Утром Палеев с трудом дополз от спальни до ванной, где пытался перед зеркалом придать лицу приличное выражение, чтобы донести его до работы. Пустые усилия понизили самооценку до минимума, но это было еще не всё. Заключительный удар Палеев получил в прихожей, когда обнаружил, что светкин кот нагло нассал в его ботинок в порядке мести за изгнание из спальни на всю ночь. Светка с трудом нашла на антресолях драные кроссовки бывшего мужа.
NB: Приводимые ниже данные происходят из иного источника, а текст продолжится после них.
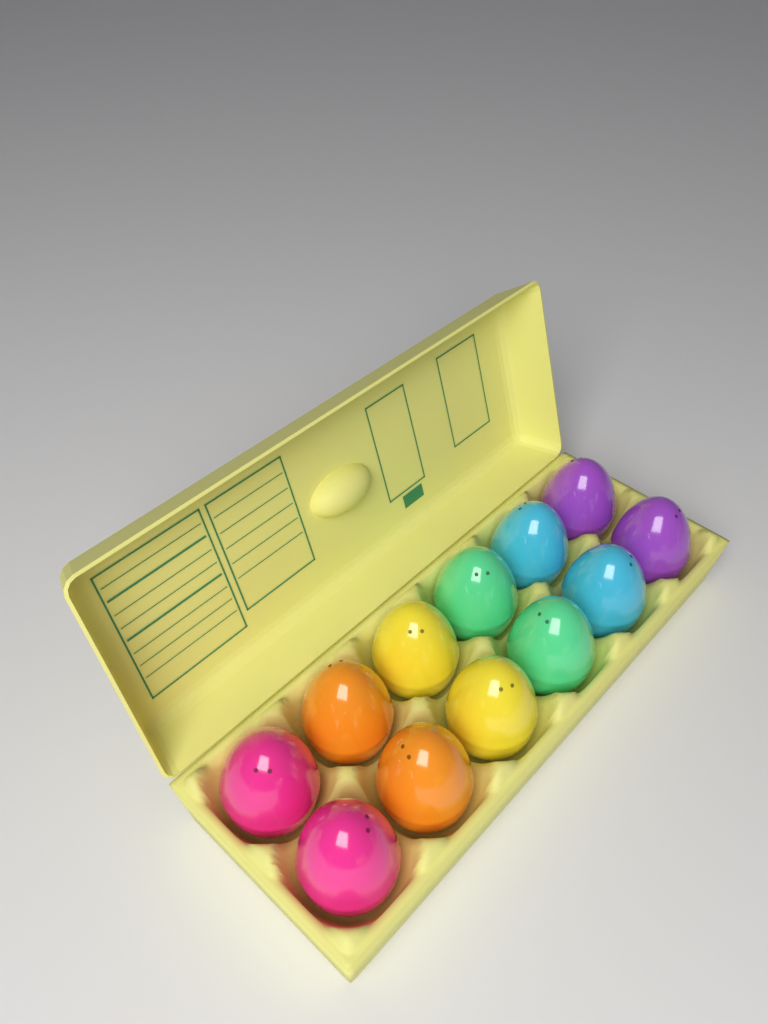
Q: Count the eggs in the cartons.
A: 12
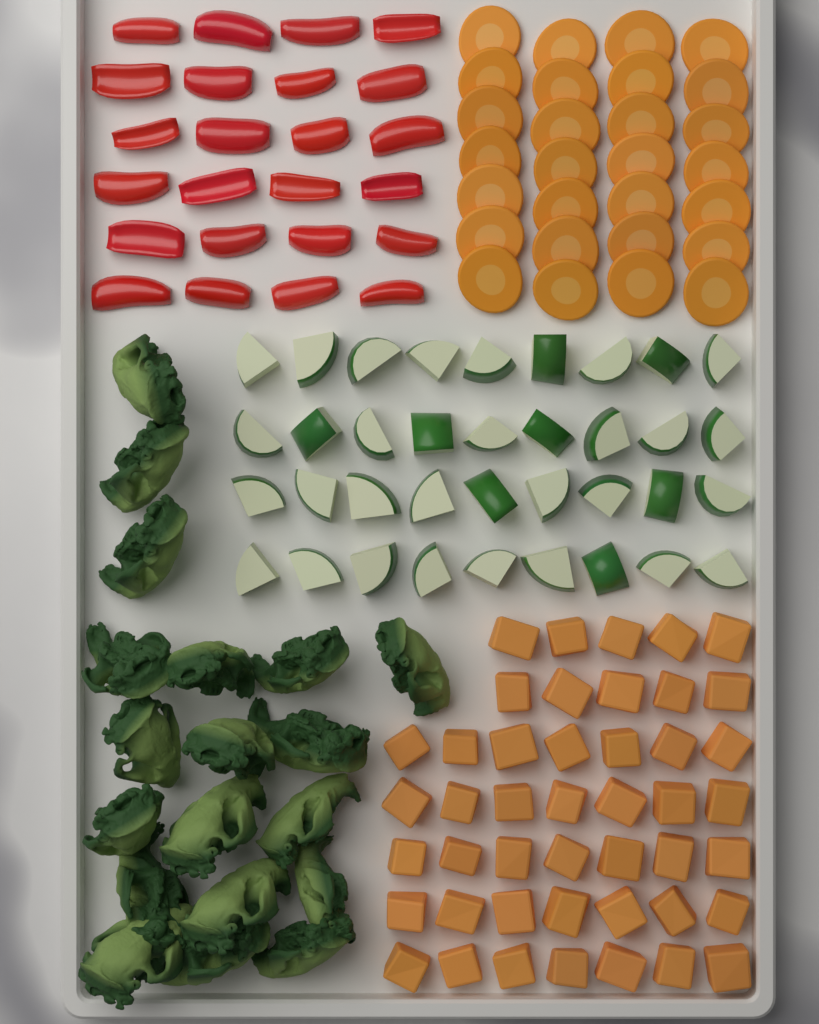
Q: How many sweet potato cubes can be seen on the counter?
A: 45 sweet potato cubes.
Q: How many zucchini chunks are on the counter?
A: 36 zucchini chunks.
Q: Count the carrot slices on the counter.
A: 28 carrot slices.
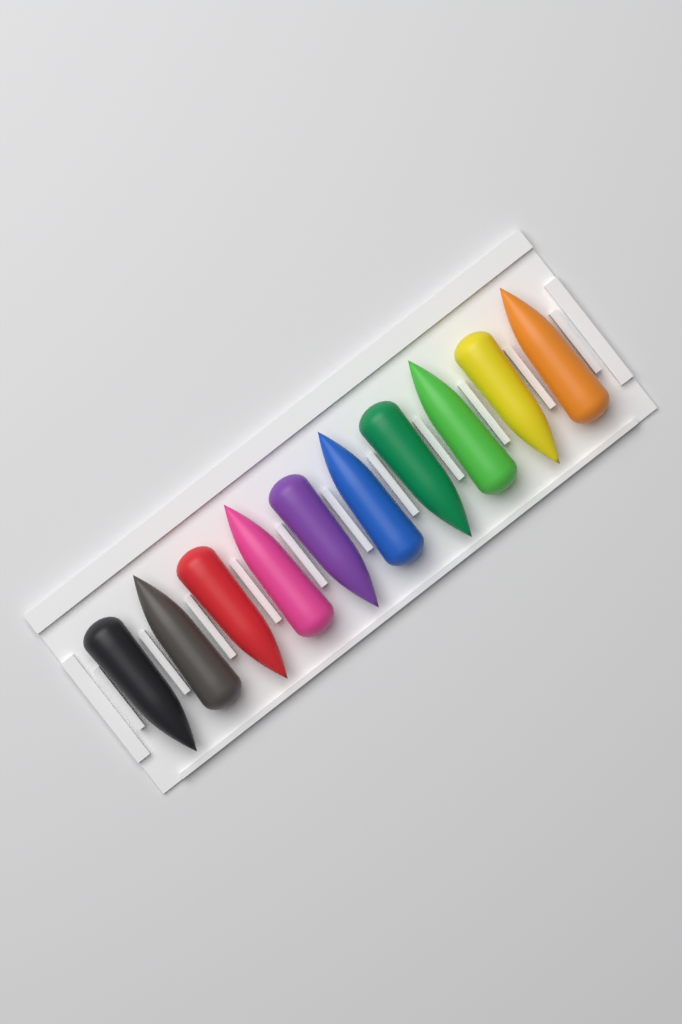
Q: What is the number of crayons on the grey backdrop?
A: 10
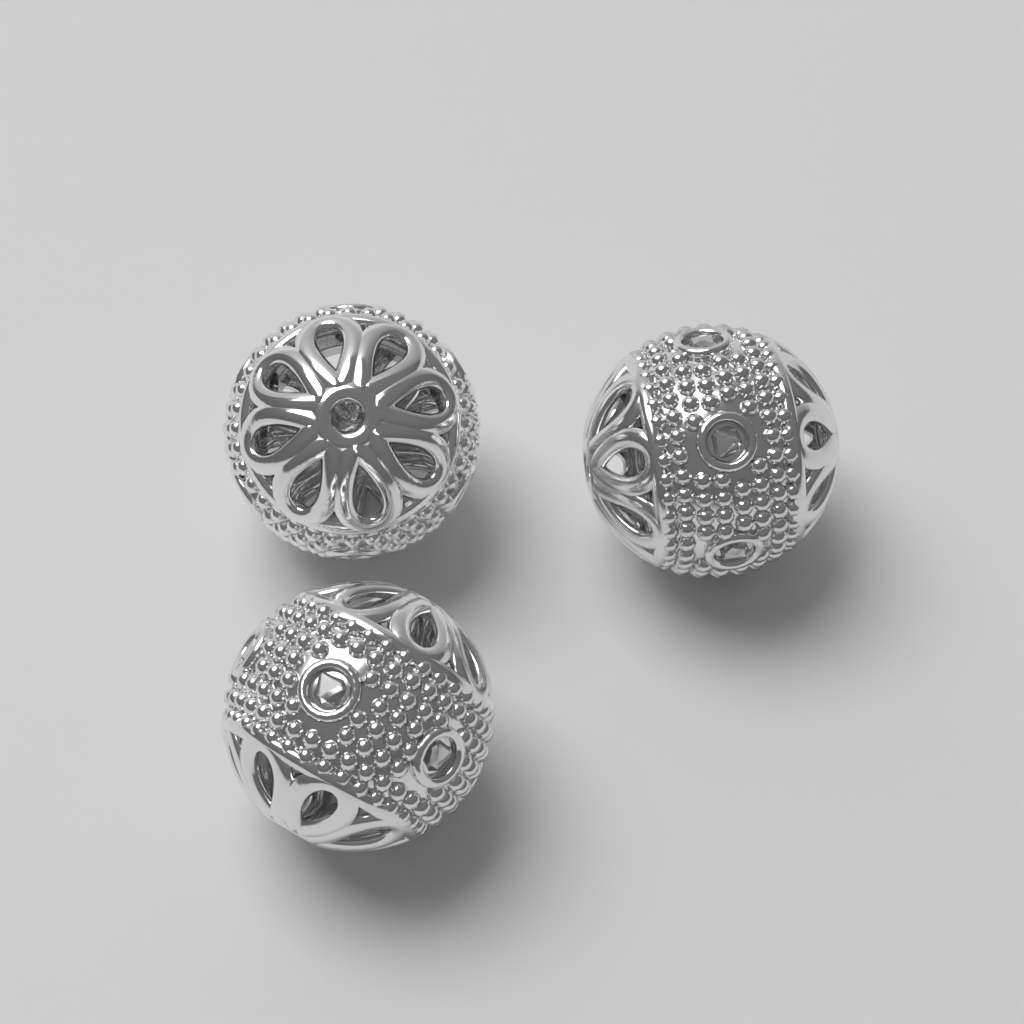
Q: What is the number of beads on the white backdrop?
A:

Матерясь и проклиная себя, он приехал на работу почти вовремя. И только собрался заварить себе чаю покрепче, как приехала она, заказчица – интеллигентная  вежливая дамочка на раздрызганной старой Тойоте с помятым задним бампером. Как мастер высокого класса, Палеев  понял всё про этот автомобиль с первого взгляда, но говорить ему было в лом, поэтому он терпеливо слушал объяснения и просьбы дамочки, которая, надо заметить, как и её машина была не в юных годах. Дамочка излагала складно, упирая на то, что совсем не разбирается во внутреннем устройстве автомобиля, занята очень, руки не доходят, поэтому машина нуждается в полном осмотре и приведении в порядок. Еще дамочка особо отметила, что Палеева рекомендовал ей какой-то Станислав Леонидович, которого Палеев не смог вспомнить, да и не очень старался. Какая ему разница, рекомендовал – не рекомендовал? Деньги пришли, и это важно. Правда в нашем случае, если судить по уровню интеллигентности дамочки и старости её автомобиля, большими деньгами не пахло. Ну, да черт с ним.

Заказчица говорила, и каждое её слово перекатывалось в голове Палеева огромным тяжелым шаром ото люба к затылку и обратно. Чтобы перекрыть этот боулинг, Палеев взял слово сам: «Ща посмотрим». Он открыл капот и не увидел ничего особенно страшного или необычного. Ну да, запущенно, но поправимо. А шары продолжали кататься, и Палеева понесло.  Не имея риторического умения заказчицы и не особенно заботясь о смысле, он всё же, как мог культурно произнес десяток фраз, которые, по его мнению, должны были выразить мысль о том, что современный  грамотный человек не доведет совершенство конструкторской мысли до столь жалкого состояния. Форма и содержание вроде бы справедливого возмущения Палеева открыли клиентке ясную картину - Палеев в сильном недомогании и будет лучше для всех, если она оставит его в покое.  Заказчица спросила безнадежным голосом: «Когда будет готово?». Палеев буркнул, не гладя в ее сторону «Три дня», и она ушла.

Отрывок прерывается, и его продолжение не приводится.